Although the story of the Moores' lives receded into obscurity for years, interest in them has been revived in the late 20th century by books, documentaries, and a new investigation of their murders. New memorials have been named or designated in their honor. For example:

  • In 1999, the state of Florida approved designation of the Moores' home site as a Florida Heritage Landmark, and Brevard County started restoring the site.
  • By 2004, the Brevard County had created the Harry T. and Harriette Moore Memorial Park and Interpretive Center at the home site in Mims.
  • Brevard County named its Justice Center after the Moores and included material there about their lives and work.
  • Harry T. Moore Avenue in Mims, Florida is named after him.
  • In March 2013, the Harry T. and Harriette V. Moore Post Office in Cocoa, Florida was named in their honor.
  • In 2012, the Florida Legislature designated State Road 46 (SR-46) in Brevard County as the Harry T. and Harriette V. Moore Memorial Highway.
  • In 2013, Harry T. and Harriette V. Moore were inducted into the Florida Civil Rights Hall of Fame.

21st century investigation

The state twice returned to the Moore murders but was unable to file charges, since most of the men whom it suspected in the crime had died.

In 1999, journalist Ben Green published a book based on his research of the case: Before His Time: The Untold Story of Harry T. Moore, America's First Civil Rights Martyr. His research had gone deeply into FBI files. Green's book was followed by a Public Broadcasting Service (PBS) show about Moore's life, Freedom Never Dies: The Legacy of Harry T. Moore (2000).

In 2005, Florida Attorney General Charlie Crist re-opened a state investigation of Harry and Harriette Moore's deaths. The Moores' only surviving daughter, Juanita Evangeline Moore, encouraged Crist in the efforts to uncover the identity of her parents' killers.

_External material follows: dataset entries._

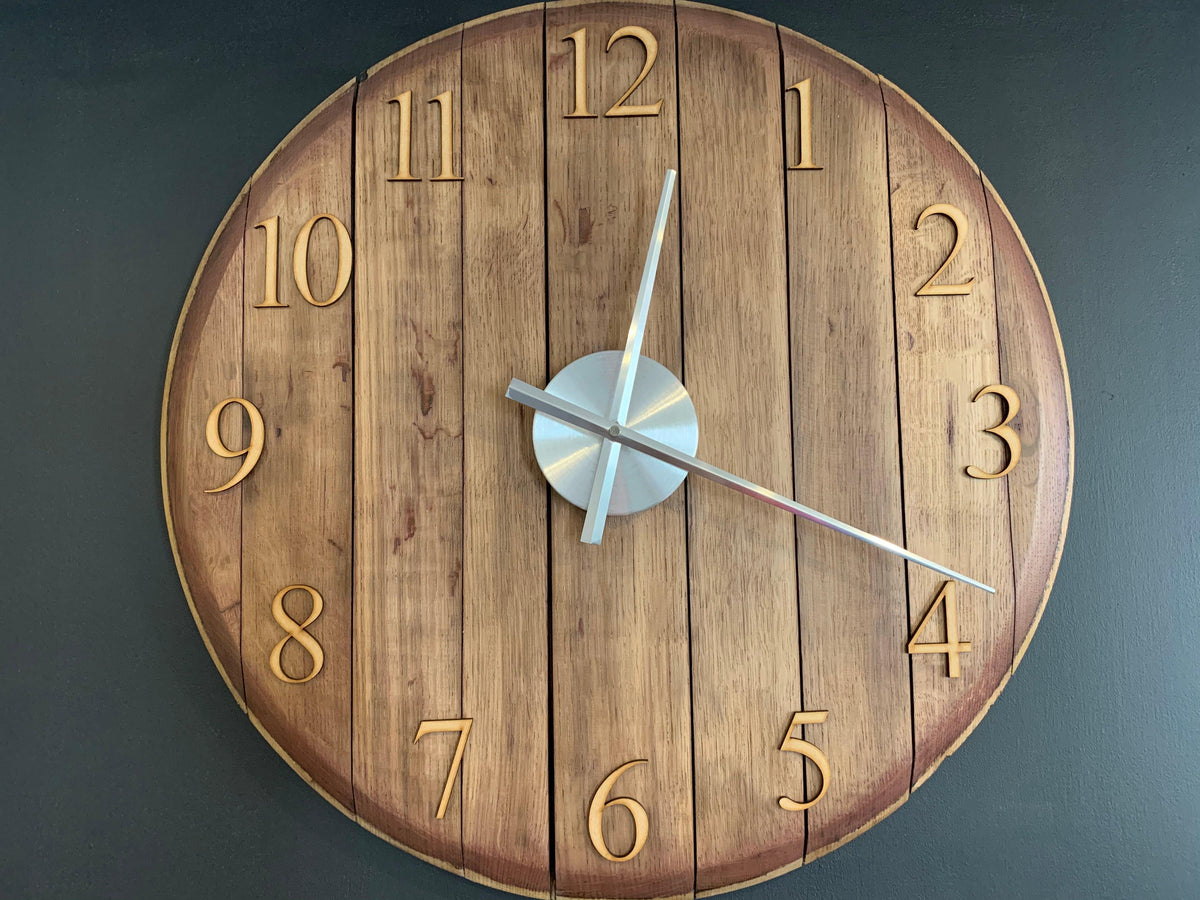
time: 12:18
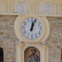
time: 12:03
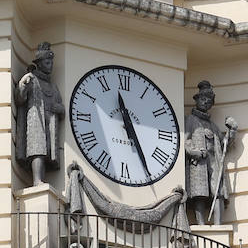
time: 11:25
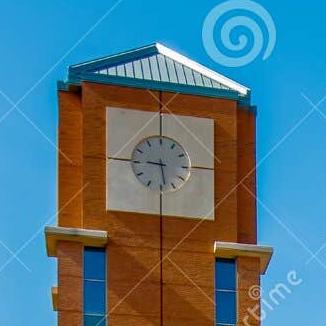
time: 5:45
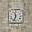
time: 11:33
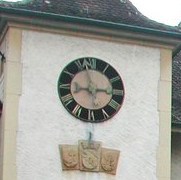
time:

Forensics teams combed the former site of the Moores' house for evidence (the site is now within a memorial park). On August 16, 2006, Crist announced the results of the work of the state Office of Civil Rights and the Florida Department of Law Enforcement. Rumors linking Sheriff Willis V. McCall to the crime were proven false. Based on extensive evidence, the state concluded that the Moores were victims of a conspiracy by members of a Central Florida Klavern of the Ku Klux Klan (KKK).

The investigators published a report naming the following four individuals, all of whom had reputations for violence, as having been directly involved:

  • Earl J. Brooklyn, a Klansman known for being exceedingly violent, who had floor plans of the Moores' home and was recruiting volunteers for an attack. He died about a year after the attack, apparently of natural causes.
  • Tillman H. Belvin, another violent Klansman, was a close friend of Brooklyn's. He also died of natural causes about a year after the attack.
  • Joseph Neville Cox, secretary of the Orange County, Florida chapter of the Klan, was believed to have ordered the attack. In 1952, he died after having been pressed with questioning and investigation by the FBI.
  • Edward L. Spivey, also in the KKK. As he was dying of cancer in 1978, he implicated Cox in the attack, and claimed also to have been at the crime scene in 1951.